Harry/Daryl - Harry Potter/Walking Dead
Hell Entry # 5
Hello, Traveler,
Though it shames me to admit, this story was buried beneath cobwebs and rust, sealed in a tomb away from threats of decay.
But stories like this one don't stay dead. They claw their way up, as fractured and ravenous as the dead, waiting for someone to look them in the eye.
This one isn't for the gentle hearted.
But still, it's a story that deserves to breathe...
Summary:
After the Triwizard Tournament, Harry's sent to America with the Dursley's for the summer. An inconvenience, a throwaway plan. But one detour changes everything.
He meets Lucille.
Then he meets her husband, Negan.
In the short weeks before the end of the world, they become something like family.
But when Lucille dies and the world falls apart, Harry is taken. Stolen.
Lost.
Years later, Daryl Dixon finds a starving man tied up in a storage unit who says his name is Harry.
What Harry doesn't know yet, is that the man kneeling before him is about to lead him back to the one who mourned him like a son.
Preservation Note:
This entry was sealed within its own crypt, buried, quiet, and with the bones of brutality.
It has been preserved in the archive as it was found. Frayed at the edges and haunted.
The rest of the story has yet to be told.
Vanished
Daryl expected the trip to go exactly as every trip had before. Straightforward, maybe boring, and for nothing to really happen.
The emaciated, tied-up man in a random room in the storage unit was definitely not on the list of possibilities.
He glared at him with killing green eyes, staring him down like just his vision would kill him. “Listen, I’m just going to remove the gag and we’ll talk, alright?” He reached forward slowly, making sure the man could see each of his movements as he pulled the dirty rag from the man’s mouth.
The man smacked his lips a few times, there’s no telling just how long he’d been gagged, as he continued to glare at Daryl. “What’s your name?”
The man cracked his lips, moving them like he was trying to speak, but only a whisper of sound escaped. Ah, he was probably thirsty. Daryl reached carefully to grab his flask, bringing the water up to the man’s lips. He drank greedily, gulping down the contents as if it was the first taste of water he’s had in years. Pulling the now empty flask away, Daryl watched the man carefully.
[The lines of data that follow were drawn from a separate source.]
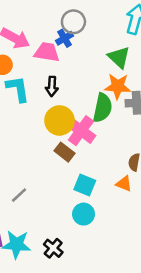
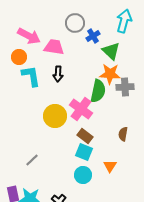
blue cross: (65, 38) -> (93, 36), moved
yellow circle: (59, 120) -> (55, 116), moved
brown rectangle: (65, 152) -> (85, 136), moved
orange triangle: (124, 184) -> (110, 166), moved, turned 40

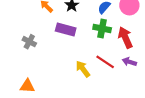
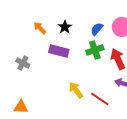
green cross: (102, 28) -> (95, 50), turned -30
red line: (105, 62) -> (100, 99), moved

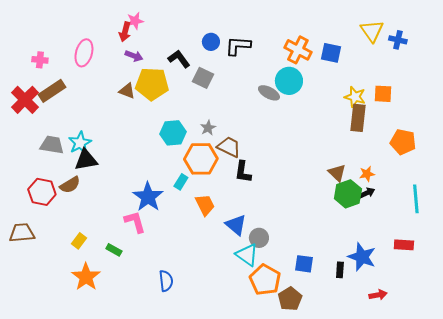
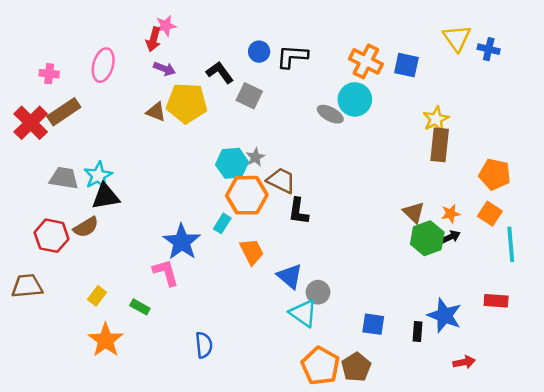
orange square: (383, 94) -> (490, 214), moved, turned 30
yellow star: (355, 97) -> (436, 119), turned 30
cyan hexagon: (173, 133) -> (232, 163), moved
orange pentagon: (265, 280) -> (320, 366), moved

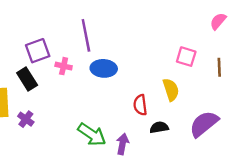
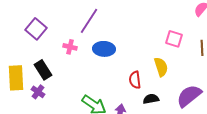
purple line: (86, 35) -> (89, 21), turned 44
purple square: (38, 51) -> (36, 29), moved, turned -30
black rectangle: (27, 79) -> (43, 70), moved

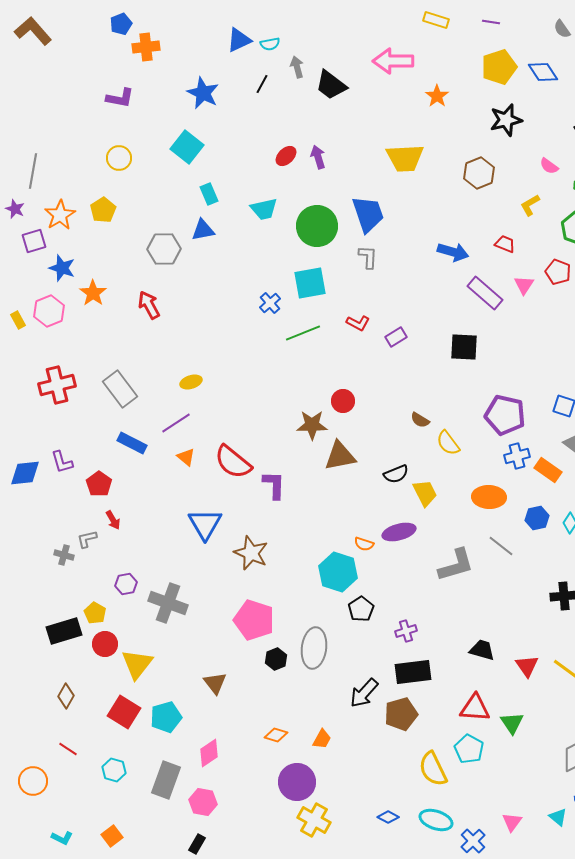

“Harry. My name’s Harry.” His voice was hoarse with disuse, and it sounded like it pained him to speak, especially with his wince when he started talking.
“My name’s Daryl. What are you doing here, kid?” Now that he was looking closer, Daryl noticed just how young the other man looked. Despite a few stress lines on his forehead, he couldn’t be out of his teens.
“I don’t fucking know. The idiots that traded for me tied me up a few days ago and left for another meeting. I haven’t seen them since.”
Spark Bunny
It’s the summer after the Triwizard Tournament. Fourteen-year-old Harry is dragged along on a trip to America with the Dursleys, another punishment disguised as a family holiday.
While wandering alone, Harry meets Lucille. She’s warm and gentle, and unbelievably kind.
Despite the sickness eating away at her, Lucille brings him into her quiet world and slowly, her husband, Negan, does too. What begins as wary tolerance turns into something close to family. Harry starts to see Lucille as the mother he never had, and Negan, unexpectedly, becomes the father figure he never asked for but always needed.
Then the Dursleys leave him behind.
Negan is furious, but protective. He promises Harry he can stay until they figure out how to get him home. No one expects the outbreak. No one expects the grief that follows when Lucille takes her own life. And in the chaos that swallows the world, Harry disappears, kidnapped before Negan can stop it.
Years pass. No one knows what happened to Harry.
Until Daryl, while scavenging near Alexandria, finds a feral, emaciated young man chained up in a storage unit. He says his name is Harry.
And when Negan finally sees him again, scarred, starved, kneeling at his feet among strangers and murderers, he doesn't recognize the boy he once called his son.
A Final Note from the Crypt Keeper:
While some stories rot quietly, this one festered.
Not for a lack of love, but because the pain was too sharp to touch.
But even now, long after the smoke and silence, its heartbeat lingers.
The boy who found a mother.
The man who lost a son.
The hunter who found a ghost in a storage unit.
This story isn't just undead.
It's waiting.
Some reunions don't heal... they ruin.
-𝓣𝓱𝓮 𝓒𝓻𝔂𝓹𝓽 𝓚𝓮𝓮𝓹𝓮𝓻
(Excavator of Emotional Ruin. Keeper of Lost Sons. Chronicler of Ghosts.)